Local Civil Rule 6.3.
Counsel explains that Plaintiffs motion should be denied because Plaintiff did not “point to any controlling law” nor to “any factual matters overlooked by the Court.” (Def.’s Mem. of Law in Opp’n to Pl.’s Mot. Recons. at 4 (No. 38).) “The standard for granting such a motion is strict, and reconsideration will generally be denied unless the moving party can point to controlling decisions or data that the court overlooked— matters, in other words, that might reasonably be expected to alter the conclusion reached by the court.” Shrader v. CSX Transp., Inc., 70 F.3d 255, 257 (2d Cir.1995); Mopex, Inc. v. American Stock Exchange, LLC, 2002 WL 523417, at *1 (S.D.N.Y. Apr.5, 2002); Herschaft v. New York City Campaign Finance Board, 139 F.Supp.2d 282, 283 (E.D.N.Y.2001).
A. Standard for a Motion for Reconsideration:
The Court agrees with Corporation Counsel that Local Rule 6.3 provides the framework for consideration of this type of motion. In fact, several courts in the Southern District have concluded that “the standards governing motions to alter or amend a judgment pursuant to Rule 59(e) and motions for reconsideration or reargument pursuant to Local Civil Rule 6.3 are the same.” Graham v. Sullivan, 2002 WL 31175181, at *2, n. 2 (S.D.N.Y. Sept.23, 2002); Tran v. Tran, 166 F.Supp.2d 793, 797 (S.D.N.Y.2001); Word v. Croce, 2001 WL 755394, at *2 (S.D.N.Y. July 5, 2001). According to the rule, the moving party is precluded “from advancing new facts, issues or arguments not previously presented to the court.” Wechsler v. Hunt Health Systems, Ltd., 186 F.Supp.2d 402, 410 (S.D.N.Y.2002); Graham, 2002 WL 31175181, at *2; Word, 2001 WL 755394, at *3-4. However, because this action was dismissed for failure to comply with discovery orders, there has been no adjudication on the merits. Consequently, the Court has not had an opportunity to examine “any controlling law” or “factual matters” pertinent to the substantive merits of Plaintiffs case.

INFORMATION SHOWN:
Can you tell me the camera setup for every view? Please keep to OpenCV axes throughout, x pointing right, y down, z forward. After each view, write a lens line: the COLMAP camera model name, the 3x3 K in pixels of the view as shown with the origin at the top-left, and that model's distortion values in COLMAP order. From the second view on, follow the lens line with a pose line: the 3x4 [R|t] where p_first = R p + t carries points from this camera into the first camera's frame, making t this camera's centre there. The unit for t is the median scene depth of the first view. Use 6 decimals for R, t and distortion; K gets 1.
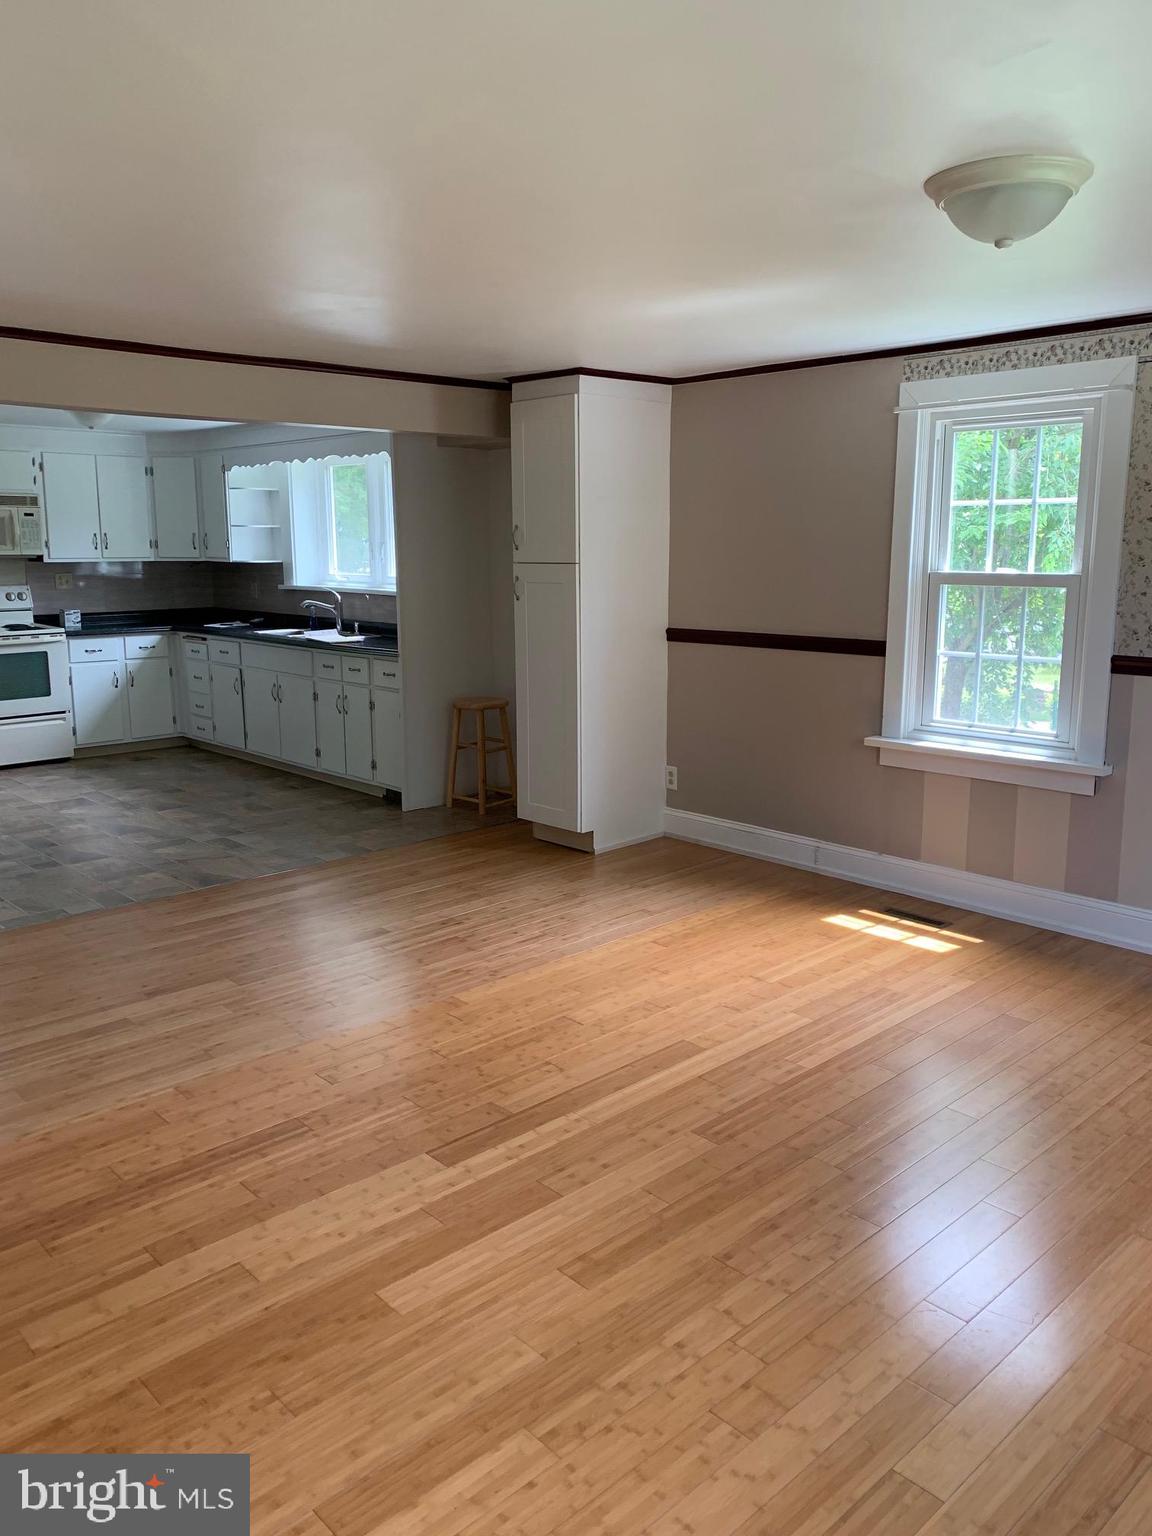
lens RADIAL K [[1162.1, 0, 584.5], [0, 1162.1, 765.3], [0, 0, 1]] dist [0.031929, -0.039703]
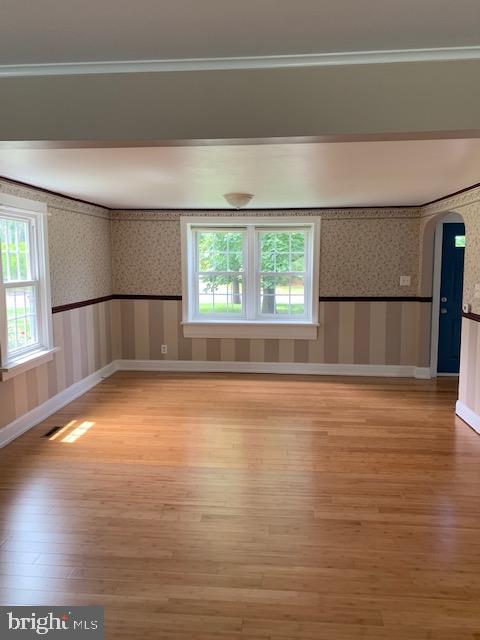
lens RADIAL K [[484.2, 0, 243.4], [0, 484.2, 318.9], [0, 0, 1]] dist [0.031929, -0.039703]
pose [[-0.660194, -0.087328, 0.746001, -0.776776], [0.148572, 0.958410, 0.243675, -0.305167], [-0.736254, 0.271708, -0.619762, 1.497980]]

YOUR TASKS:
(1) In the court opinion excerpt, why has there been no adjudication on the merits of the action?
(2) Continue the court opinion excerpt on the motion for reconsideration, picking up right after its final sentence.

REPLIES:
(1) The action was dismissed for failure to comply with discovery orders.

(2)
“Alternatively, a motion for reconsideration may be granted to ‘correct a clear error or prevent manifest injustice.’ ” Mopex, 2002 WL 523417, at *1 (citing Griffin Industries, Inc. v. Petrojam, Ltd., 72 F.Supp.2d 365, 368 (S.D.N.Y.1999)); New Shows, S.A. de C.V. v. Don King Productions, Inc., 1999 WL 553780, at *3 (S.D.N.Y. July 29, 1999); Herschaft, 139 F.Supp.2d at 284. However, the cases supporting this alternative standard emphasize that the rule “should be narrowly construed and strictly applied so as to avoid repetitive arguments on issues that have been considered fully by the Court.” Mopex, 2002 WL 523417, at *1; Wechsler, 186 F.Supp.2d 402, 410; Querim v. Equal Employment Opportunity Commission, 2000 WL 502868, at *1 (S.D.N.Y. Apr.27, 2000); Griffin Indus., 72 F.Supp.2d at 368; Herschaft, 139 F.Supp.2d at 284. In addition, most cases applying this standard have considered motions to amend the judgment after a jury trial. See New Shows, 1999 WL 553780, at *3.
Plaintiff, as a pro se litigant, may have inadvertently named the motion as one for reconsideration under the incorrect rule. Although Local Civil Rule 6.3 governs motions for reconsideration, to avoid an unreasoned denial of Plaintiffs motion, this Court will conduct an analysis of the relief requested as if it were a motion for relief from judgment under Rule 60(b) of the Federal Rules of Civil Procedure. See Peyser v. Searle Blatt & Co., Ltd., 2001 WL 1602129, at *2 (S.D.N.Y. Dec.14, 2001).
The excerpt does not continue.